- _CHALLENGE_:
Reproduce the listing below line for line, without altering any character, and omit the pictures from your answer.

_ _ _ _ _ _ _

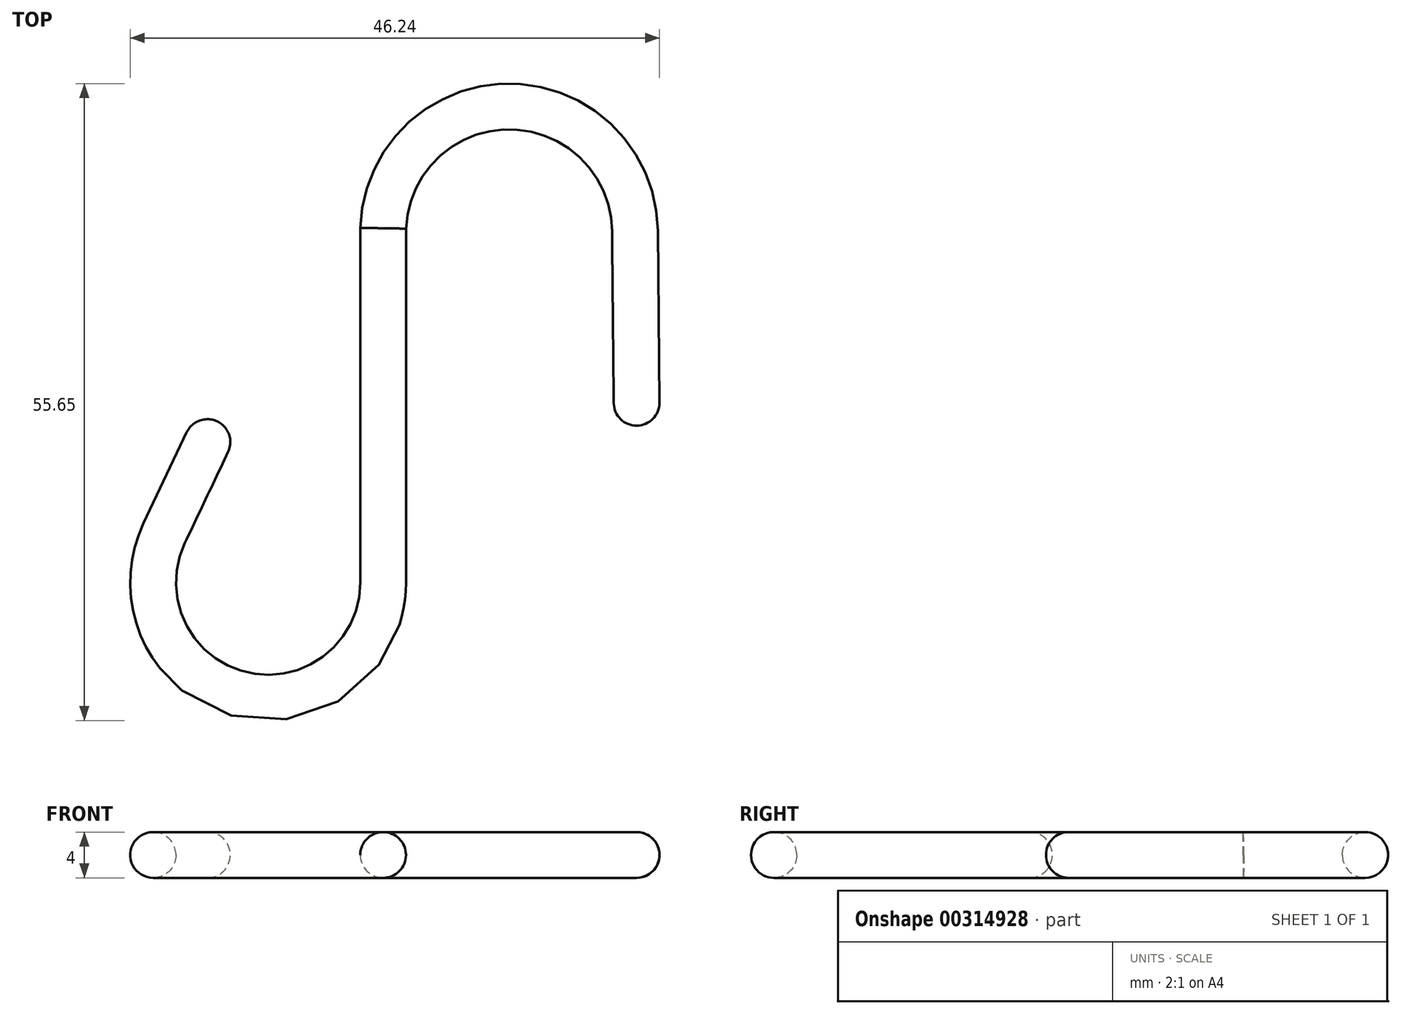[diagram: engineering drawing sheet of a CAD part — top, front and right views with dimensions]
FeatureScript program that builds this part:
annotation { "Feature Type Name" : "Feature", "Feature Type Description" : "" }
export const myFeature = defineFeature(function(context is Context, id is Id, definition is map)
    precondition{}
    {
        {
            var Q0;
            Q0=qCreatedBy(makeId("Top.planeOp"),FACE);
            var sketch = newSketch(context, id + "F0", { "sketchPlane" : qUnion([Q0])});
            skArc(sketch, "E0", {"start": v(-3.12, 34.34) * mm, "mid": v(-16, 47.21) * mm, "end": v(-29.12, 34.6) * mm});
            skLineSegment(sketch, "E1", {"start": v(-3.12, 34.34) * mm, "end": v(-2.98, 19.34) * mm});
            skLineSegment(sketch, "E2", {"start": v(-29.12, 34.6) * mm, "end": v(-29.12, 3.6) * mm});
            skArc(sketch, "E3", {"start": v(-44.44, 7.06) * mm, "mid": v(-38.94, -4.25) * mm, "end": v(-29.12, 3.6) * mm});
            skLineSegment(sketch, "E4", {"start": v(-44.44, 7.06) * mm, "end": v(-40.66, 15.03) * mm});
            skLineSegment(sketch, "E5.0", {"start": v(-48.06, 8.77) * mm, "end": v(-44.27, 16.74) * mm});
            skLineSegment(sketch, "E5.1", {"start": v(-7.12, 34.3) * mm, "end": v(-6.98, 19.3) * mm});
            skArc(sketch, "E5.2", {"start": v(-7.12, 34.3) * mm, "mid": v(-16, 43.21) * mm, "end": v(-25.12, 34.54) * mm});
            skLineSegment(sketch, "E5.3", {"start": v(-25.12, 34.54) * mm, "end": v(-25.12, 3.6) * mm});
            skArc(sketch, "E5.4", {"start": v(-48.06, 8.77) * mm, "mid": v(-39.82, -8.15) * mm, "end": v(-25.12, 3.6) * mm});
            skArc(sketch, "E6", {"start": v(-44.27, 16.74) * mm, "mid": v(-41.61, 17.7) * mm, "end": v(-40.66, 15.03) * mm});
            skArc(sketch, "E7", {"start": v(-6.98, 19.3) * mm, "mid": v(-4.96, 17.32) * mm, "end": v(-2.98, 19.34) * mm});
            skSolve(sketch);
        }
        {
            var Q0;
            Q0=makeQuery(id+"F0.imprint","IMPRINT",FACE,{"disambiguationData":[TD([[makeQuery(id+"F0.imprint","IMPRINT",EDGE,{"derivedFrom":sQuery(id+"F0.wireOp",EDGE,"E0")}),1.0]])]});
            extrude(context, id + "F1", {"entities" : qUnion([Q0]), "depth" : 4 * mm});
        }
        {
            var Q0;
            Q0=makeQuery(id+"F1.opExtrude","CAP_FACE",FACE,{"disambiguationData":[OSD([sQuery(id+"F0.wireOp",EDGE,"E0"),sQuery(id+"F0.wireOp",EDGE,"E1"),sQuery(id+"F0.wireOp",EDGE,"E2"),sQuery(id+"F0.wireOp",EDGE,"E3"),sQuery(id+"F0.wireOp",EDGE,"E4"),sQuery(id+"F0.wireOp",EDGE,"E5.0"),sQuery(id+"F0.wireOp",EDGE,"E5.1"),sQuery(id+"F0.wireOp",EDGE,"E5.2"),sQuery(id+"F0.wireOp",EDGE,"E5.3"),sQuery(id+"F0.wireOp",EDGE,"E5.4"),sQuery(id+"F0.wireOp",EDGE,"E6"),sQuery(id+"F0.wireOp",EDGE,"E7")])],"isStart":true});
            var Q1;
            Q1=makeQuery(id+"F1.opExtrude","CAP_FACE",FACE,{"disambiguationData":[OSD([sQuery(id+"F0.wireOp",EDGE,"E0"),sQuery(id+"F0.wireOp",EDGE,"E1"),sQuery(id+"F0.wireOp",EDGE,"E2"),sQuery(id+"F0.wireOp",EDGE,"E3"),sQuery(id+"F0.wireOp",EDGE,"E4"),sQuery(id+"F0.wireOp",EDGE,"E5.0"),sQuery(id+"F0.wireOp",EDGE,"E5.1"),sQuery(id+"F0.wireOp",EDGE,"E5.2"),sQuery(id+"F0.wireOp",EDGE,"E5.3"),sQuery(id+"F0.wireOp",EDGE,"E5.4"),sQuery(id+"F0.wireOp",EDGE,"E6"),sQuery(id+"F0.wireOp",EDGE,"E7")])],"isStart":false});
            fillet(context, id + "F2", {"entities" : qUnion([Q0, Q1]), "radius" : 2 * mm, "tangentPropagation" : true, "allowEdgeOverflow" : false});
        }
    });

_ _ _ _ _ _ _

- _RESPONSE TO THIS TASK_:
[diagram: engineering drawing sheet of a CAD part — top, front and right views with dimensions]
FeatureScript program that builds this part:
annotation { "Feature Type Name" : "Feature", "Feature Type Description" : "" }
export const myFeature = defineFeature(function(context is Context, id is Id, definition is map)
    precondition{}
    {
        {
            var Q0;
            Q0=qCreatedBy(makeId("Top.planeOp"),FACE);
            var sketch = newSketch(context, id + "F0", { "sketchPlane" : qUnion([Q0])});
            skArc(sketch, "E0", {"start": v(-3.12, 34.34) * mm, "mid": v(-16, 47.21) * mm, "end": v(-29.12, 34.6) * mm});
            skLineSegment(sketch, "E1", {"start": v(-3.12, 34.34) * mm, "end": v(-2.98, 19.34) * mm});
            skLineSegment(sketch, "E2", {"start": v(-29.12, 34.6) * mm, "end": v(-29.12, 3.6) * mm});
            skArc(sketch, "E3", {"start": v(-44.44, 7.06) * mm, "mid": v(-38.94, -4.25) * mm, "end": v(-29.12, 3.6) * mm});
            skLineSegment(sketch, "E4", {"start": v(-44.44, 7.06) * mm, "end": v(-40.66, 15.03) * mm});
            skLineSegment(sketch, "E5.0", {"start": v(-48.06, 8.77) * mm, "end": v(-44.27, 16.74) * mm});
            skLineSegment(sketch, "E5.1", {"start": v(-7.12, 34.3) * mm, "end": v(-6.98, 19.3) * mm});
            skArc(sketch, "E5.2", {"start": v(-7.12, 34.3) * mm, "mid": v(-16, 43.21) * mm, "end": v(-25.12, 34.54) * mm});
            skLineSegment(sketch, "E5.3", {"start": v(-25.12, 34.54) * mm, "end": v(-25.12, 3.6) * mm});
            skArc(sketch, "E5.4", {"start": v(-48.06, 8.77) * mm, "mid": v(-39.82, -8.15) * mm, "end": v(-25.12, 3.6) * mm});
            skArc(sketch, "E6", {"start": v(-44.27, 16.74) * mm, "mid": v(-41.61, 17.7) * mm, "end": v(-40.66, 15.03) * mm});
            skArc(sketch, "E7", {"start": v(-6.98, 19.3) * mm, "mid": v(-4.96, 17.32) * mm, "end": v(-2.98, 19.34) * mm});
            skSolve(sketch);
        }
        {
            var Q0;
            Q0=makeQuery(id+"F0.imprint","IMPRINT",FACE,{"disambiguationData":[TD([[makeQuery(id+"F0.imprint","IMPRINT",EDGE,{"derivedFrom":sQuery(id+"F0.wireOp",EDGE,"E0")}),1.0]])]});
            extrude(context, id + "F1", {"entities" : qUnion([Q0]), "depth" : 4 * mm});
        }
        {
            var Q0;
            Q0=makeQuery(id+"F1.opExtrude","CAP_FACE",FACE,{"disambiguationData":[OSD([sQuery(id+"F0.wireOp",EDGE,"E0"),sQuery(id+"F0.wireOp",EDGE,"E1"),sQuery(id+"F0.wireOp",EDGE,"E2"),sQuery(id+"F0.wireOp",EDGE,"E3"),sQuery(id+"F0.wireOp",EDGE,"E4"),sQuery(id+"F0.wireOp",EDGE,"E5.0"),sQuery(id+"F0.wireOp",EDGE,"E5.1"),sQuery(id+"F0.wireOp",EDGE,"E5.2"),sQuery(id+"F0.wireOp",EDGE,"E5.3"),sQuery(id+"F0.wireOp",EDGE,"E5.4"),sQuery(id+"F0.wireOp",EDGE,"E6"),sQuery(id+"F0.wireOp",EDGE,"E7")])],"isStart":true});
            var Q1;
            Q1=makeQuery(id+"F1.opExtrude","CAP_FACE",FACE,{"disambiguationData":[OSD([sQuery(id+"F0.wireOp",EDGE,"E0"),sQuery(id+"F0.wireOp",EDGE,"E1"),sQuery(id+"F0.wireOp",EDGE,"E2"),sQuery(id+"F0.wireOp",EDGE,"E3"),sQuery(id+"F0.wireOp",EDGE,"E4"),sQuery(id+"F0.wireOp",EDGE,"E5.0"),sQuery(id+"F0.wireOp",EDGE,"E5.1"),sQuery(id+"F0.wireOp",EDGE,"E5.2"),sQuery(id+"F0.wireOp",EDGE,"E5.3"),sQuery(id+"F0.wireOp",EDGE,"E5.4"),sQuery(id+"F0.wireOp",EDGE,"E6"),sQuery(id+"F0.wireOp",EDGE,"E7")])],"isStart":false});
            fillet(context, id + "F2", {"entities" : qUnion([Q0, Q1]), "radius" : 2 * mm, "tangentPropagation" : true, "allowEdgeOverflow" : false});
        }
    });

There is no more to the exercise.